* _Stored data_
»»

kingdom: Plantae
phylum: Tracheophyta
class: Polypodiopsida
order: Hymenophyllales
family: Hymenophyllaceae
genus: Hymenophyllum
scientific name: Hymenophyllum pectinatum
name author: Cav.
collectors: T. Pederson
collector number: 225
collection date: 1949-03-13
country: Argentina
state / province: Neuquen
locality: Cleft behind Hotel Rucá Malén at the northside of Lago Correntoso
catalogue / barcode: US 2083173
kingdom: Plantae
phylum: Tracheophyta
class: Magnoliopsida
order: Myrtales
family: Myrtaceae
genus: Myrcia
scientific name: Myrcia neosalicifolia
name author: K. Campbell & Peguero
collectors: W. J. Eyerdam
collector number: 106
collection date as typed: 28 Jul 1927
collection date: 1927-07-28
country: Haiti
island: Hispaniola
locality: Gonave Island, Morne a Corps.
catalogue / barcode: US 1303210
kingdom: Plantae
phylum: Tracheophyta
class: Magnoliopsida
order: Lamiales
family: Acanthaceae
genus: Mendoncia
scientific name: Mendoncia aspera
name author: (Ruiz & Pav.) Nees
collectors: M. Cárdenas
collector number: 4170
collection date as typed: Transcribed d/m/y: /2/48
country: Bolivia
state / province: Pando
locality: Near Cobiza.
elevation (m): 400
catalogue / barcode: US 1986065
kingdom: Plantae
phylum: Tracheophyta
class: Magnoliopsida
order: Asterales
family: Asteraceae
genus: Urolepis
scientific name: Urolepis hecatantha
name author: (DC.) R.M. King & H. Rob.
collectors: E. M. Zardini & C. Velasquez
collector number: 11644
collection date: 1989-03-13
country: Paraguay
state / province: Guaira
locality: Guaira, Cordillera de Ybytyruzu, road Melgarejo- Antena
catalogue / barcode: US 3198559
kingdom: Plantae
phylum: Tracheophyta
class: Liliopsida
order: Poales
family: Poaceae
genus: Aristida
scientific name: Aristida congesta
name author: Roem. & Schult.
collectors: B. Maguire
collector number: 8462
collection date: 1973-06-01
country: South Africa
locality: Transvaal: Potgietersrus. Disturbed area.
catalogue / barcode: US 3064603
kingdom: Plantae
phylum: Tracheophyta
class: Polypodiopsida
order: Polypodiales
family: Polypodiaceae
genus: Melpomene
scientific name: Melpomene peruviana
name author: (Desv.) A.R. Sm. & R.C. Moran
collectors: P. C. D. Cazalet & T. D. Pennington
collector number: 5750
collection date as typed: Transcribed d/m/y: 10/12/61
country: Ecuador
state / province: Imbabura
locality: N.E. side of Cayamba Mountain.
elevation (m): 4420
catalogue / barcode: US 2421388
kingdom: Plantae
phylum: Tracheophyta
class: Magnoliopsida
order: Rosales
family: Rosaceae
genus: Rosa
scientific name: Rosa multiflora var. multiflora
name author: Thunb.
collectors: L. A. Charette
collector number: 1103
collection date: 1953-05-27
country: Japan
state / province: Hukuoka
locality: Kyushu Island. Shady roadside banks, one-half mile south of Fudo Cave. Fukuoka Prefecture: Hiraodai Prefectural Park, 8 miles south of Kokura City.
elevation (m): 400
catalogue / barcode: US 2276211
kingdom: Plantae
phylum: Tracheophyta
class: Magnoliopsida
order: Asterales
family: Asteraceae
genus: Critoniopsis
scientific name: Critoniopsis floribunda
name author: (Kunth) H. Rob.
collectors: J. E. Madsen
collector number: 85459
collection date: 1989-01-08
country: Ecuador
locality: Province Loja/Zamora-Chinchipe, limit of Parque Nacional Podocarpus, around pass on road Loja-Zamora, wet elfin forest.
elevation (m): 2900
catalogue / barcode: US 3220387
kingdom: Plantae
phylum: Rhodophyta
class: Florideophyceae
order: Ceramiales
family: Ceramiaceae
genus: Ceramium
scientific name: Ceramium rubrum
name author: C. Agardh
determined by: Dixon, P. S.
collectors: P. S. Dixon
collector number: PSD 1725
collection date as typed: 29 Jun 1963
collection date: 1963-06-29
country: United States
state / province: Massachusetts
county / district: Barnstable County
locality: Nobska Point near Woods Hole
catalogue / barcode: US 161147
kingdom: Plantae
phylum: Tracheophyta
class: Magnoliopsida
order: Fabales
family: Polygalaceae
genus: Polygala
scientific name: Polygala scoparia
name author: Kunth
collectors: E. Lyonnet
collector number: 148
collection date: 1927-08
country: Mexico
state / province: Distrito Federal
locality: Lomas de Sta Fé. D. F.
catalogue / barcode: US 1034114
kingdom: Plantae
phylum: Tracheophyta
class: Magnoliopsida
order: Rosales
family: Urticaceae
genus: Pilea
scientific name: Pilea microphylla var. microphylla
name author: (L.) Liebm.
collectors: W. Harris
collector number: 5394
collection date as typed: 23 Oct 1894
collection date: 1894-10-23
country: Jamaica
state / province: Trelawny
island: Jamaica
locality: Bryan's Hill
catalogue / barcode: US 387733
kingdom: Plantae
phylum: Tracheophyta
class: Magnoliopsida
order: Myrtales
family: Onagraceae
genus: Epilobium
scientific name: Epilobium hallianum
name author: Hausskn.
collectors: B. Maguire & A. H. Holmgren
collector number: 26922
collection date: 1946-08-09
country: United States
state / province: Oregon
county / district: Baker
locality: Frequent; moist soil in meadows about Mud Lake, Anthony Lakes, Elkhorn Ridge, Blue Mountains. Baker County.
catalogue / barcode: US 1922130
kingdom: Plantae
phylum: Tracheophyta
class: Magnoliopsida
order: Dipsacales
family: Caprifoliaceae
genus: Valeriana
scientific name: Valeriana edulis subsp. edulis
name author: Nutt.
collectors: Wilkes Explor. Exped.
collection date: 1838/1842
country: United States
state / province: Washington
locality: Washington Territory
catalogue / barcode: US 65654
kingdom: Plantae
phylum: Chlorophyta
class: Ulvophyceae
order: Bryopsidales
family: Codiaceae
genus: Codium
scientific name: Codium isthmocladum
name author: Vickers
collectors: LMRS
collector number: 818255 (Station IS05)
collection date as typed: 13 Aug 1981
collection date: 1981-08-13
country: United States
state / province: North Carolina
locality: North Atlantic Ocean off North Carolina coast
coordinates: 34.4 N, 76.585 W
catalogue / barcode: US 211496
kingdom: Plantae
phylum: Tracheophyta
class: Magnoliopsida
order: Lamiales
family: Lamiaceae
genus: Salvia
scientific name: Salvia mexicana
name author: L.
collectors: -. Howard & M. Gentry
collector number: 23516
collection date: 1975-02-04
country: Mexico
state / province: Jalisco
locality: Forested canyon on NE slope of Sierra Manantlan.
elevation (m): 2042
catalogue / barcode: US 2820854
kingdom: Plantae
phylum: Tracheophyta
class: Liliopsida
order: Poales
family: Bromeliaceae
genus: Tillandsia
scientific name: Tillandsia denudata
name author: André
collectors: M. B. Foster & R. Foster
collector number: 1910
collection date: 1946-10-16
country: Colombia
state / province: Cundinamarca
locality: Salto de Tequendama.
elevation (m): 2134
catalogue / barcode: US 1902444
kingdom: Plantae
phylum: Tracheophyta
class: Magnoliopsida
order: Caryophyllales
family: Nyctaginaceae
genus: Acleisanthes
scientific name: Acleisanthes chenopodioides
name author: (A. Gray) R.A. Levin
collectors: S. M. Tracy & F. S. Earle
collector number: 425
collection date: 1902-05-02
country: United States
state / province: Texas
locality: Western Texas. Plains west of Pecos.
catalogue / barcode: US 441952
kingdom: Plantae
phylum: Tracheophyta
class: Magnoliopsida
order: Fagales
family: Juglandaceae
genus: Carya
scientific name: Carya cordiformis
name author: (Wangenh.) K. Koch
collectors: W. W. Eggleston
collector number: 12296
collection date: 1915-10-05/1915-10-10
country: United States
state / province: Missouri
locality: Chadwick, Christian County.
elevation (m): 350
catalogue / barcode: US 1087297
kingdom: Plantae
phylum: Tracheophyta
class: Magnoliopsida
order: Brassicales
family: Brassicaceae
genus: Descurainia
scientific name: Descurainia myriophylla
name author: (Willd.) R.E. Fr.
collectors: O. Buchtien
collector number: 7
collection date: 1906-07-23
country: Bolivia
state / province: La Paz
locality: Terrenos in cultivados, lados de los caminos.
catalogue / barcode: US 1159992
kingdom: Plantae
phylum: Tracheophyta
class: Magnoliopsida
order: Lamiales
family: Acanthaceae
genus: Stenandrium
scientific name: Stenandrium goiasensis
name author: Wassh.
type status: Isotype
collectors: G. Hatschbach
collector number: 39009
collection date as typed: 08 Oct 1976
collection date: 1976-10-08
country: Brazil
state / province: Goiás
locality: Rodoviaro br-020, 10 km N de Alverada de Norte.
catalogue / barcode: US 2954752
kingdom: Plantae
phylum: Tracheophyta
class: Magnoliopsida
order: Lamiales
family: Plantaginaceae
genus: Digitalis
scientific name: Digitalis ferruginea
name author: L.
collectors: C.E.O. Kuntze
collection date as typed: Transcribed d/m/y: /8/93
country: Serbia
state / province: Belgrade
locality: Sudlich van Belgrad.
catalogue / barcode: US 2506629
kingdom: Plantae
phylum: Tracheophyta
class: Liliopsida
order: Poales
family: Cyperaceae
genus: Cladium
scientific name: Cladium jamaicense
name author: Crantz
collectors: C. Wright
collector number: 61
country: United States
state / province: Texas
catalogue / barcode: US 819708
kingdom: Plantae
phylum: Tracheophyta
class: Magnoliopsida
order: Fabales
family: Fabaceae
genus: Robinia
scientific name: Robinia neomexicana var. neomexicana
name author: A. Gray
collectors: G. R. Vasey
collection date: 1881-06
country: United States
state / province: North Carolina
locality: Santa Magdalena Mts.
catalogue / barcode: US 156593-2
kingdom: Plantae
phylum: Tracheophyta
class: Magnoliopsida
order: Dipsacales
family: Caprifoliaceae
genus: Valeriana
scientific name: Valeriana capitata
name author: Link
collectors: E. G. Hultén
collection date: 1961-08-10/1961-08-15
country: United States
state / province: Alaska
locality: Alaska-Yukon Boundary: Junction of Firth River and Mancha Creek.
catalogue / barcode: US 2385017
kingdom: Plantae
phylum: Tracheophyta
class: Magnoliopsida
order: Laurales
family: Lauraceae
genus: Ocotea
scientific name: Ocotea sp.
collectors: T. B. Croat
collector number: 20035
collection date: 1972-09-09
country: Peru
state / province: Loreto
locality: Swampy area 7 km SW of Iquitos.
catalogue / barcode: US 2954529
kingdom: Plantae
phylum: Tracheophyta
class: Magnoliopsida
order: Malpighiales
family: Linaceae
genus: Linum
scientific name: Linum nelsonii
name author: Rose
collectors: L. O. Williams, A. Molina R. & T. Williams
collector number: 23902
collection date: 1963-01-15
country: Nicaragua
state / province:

««

* _Stated goal_
Please reproduce word for word the lines from the rows above, beginning at the line that contains "state / province: Belgrade" and stopping after the line that contains "scientific name: Valeriana capitata".

* _Finished task_
state / province: Belgrade
locality: Sudlich van Belgrad.
catalogue / barcode: US 2506629
kingdom: Plantae
phylum: Tracheophyta
class: Liliopsida
order: Poales
family: Cyperaceae
genus: Cladium
scientific name: Cladium jamaicense
name author: Crantz
collectors: C. Wright
collector number: 61
country: United States
state / province: Texas
catalogue / barcode: US 819708
kingdom: Plantae
phylum: Tracheophyta
class: Magnoliopsida
order: Fabales
family: Fabaceae
genus: Robinia
scientific name: Robinia neomexicana var. neomexicana
name author: A. Gray
collectors: G. R. Vasey
collection date: 1881-06
country: United States
state / province: North Carolina
locality: Santa Magdalena Mts.
catalogue / barcode: US 156593-2
kingdom: Plantae
phylum: Tracheophyta
class: Magnoliopsida
order: Dipsacales
family: Caprifoliaceae
genus: Valeriana
scientific name: Valeriana capitata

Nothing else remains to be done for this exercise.